PyTorch Going Modular
Turning notebook code into reusable Python scripts — data_setup, model_builder, engine, utils, and train.
In 05 PyTorch Custom Datasets we built a full image-classification pipeline inside a single notebook. That pipeline — load data, build a model, train it, evaluate it, save it — is roughly the same every time we start a new project. The point of going modular is to stop copy-pasting that pipeline between notebooks and instead break it into small, reusable Python files we can import.
By the end of this lesson, the same pizza/steak/sushi training run will reduce from “scroll through the entire notebook” to one command:
python train.py

What is going modular?
Going modular means splitting your project into focused .py files, each with a single responsibility (data loading, model definition, training loop, helpers, orchestration). You import them in whatever script needs them, the way PyTorch itself imports torch.nn or torch.optim.
A notebook is great for exploring. A modular layout is great for running, sharing, and re-using.
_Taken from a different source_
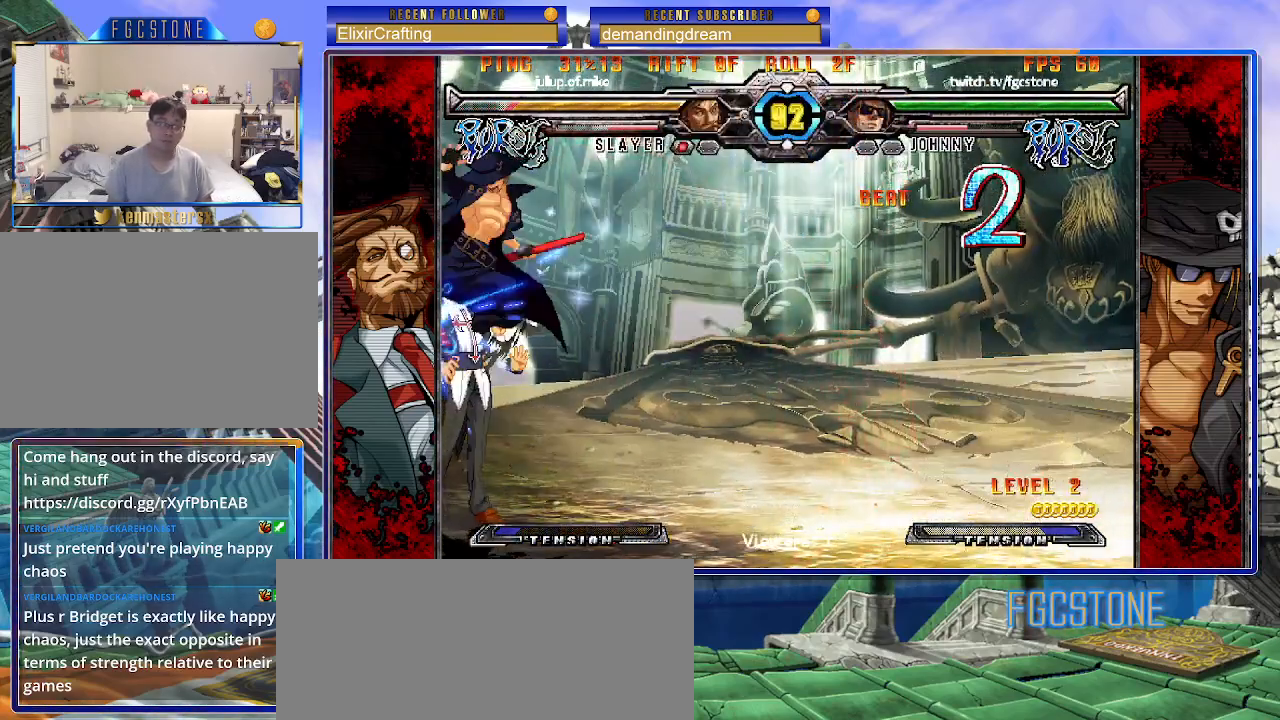
{"buttons": [], "left_stick": "right", "events": [[33, "P", "up"], [200, "left_stick", "right"], [367, "S", "down"], [433, "S", "up"]]}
They aren’t competitors — most ML workflows do exploration in a notebook, then graduate the working code into scripts.
Why bother?
| Notebook | Python scripts | |
|---|---|---|
| Quick experimentation | Excellent — run one cell, see output | Awkward — must re-run the whole script |
| Visual / inline outputs | Built in (plots, tables, images) | Requires manual saving or a separate viewer |
| Version control | JSON cell metadata makes diffs noisy | Plain text — clean diffs in git |
| Re-use a single function | Copy-paste between notebooks | from engine import train |
| Run on a remote server | Needs Jupyter, port forwarding, etc. | python train.py over SSH |
| Hyperparameter sweeps / CI | Painful | Trivial with argparse and a shell loop |
The workflow most practitioners use:
- Prototype in a notebook until the code works end-to-end.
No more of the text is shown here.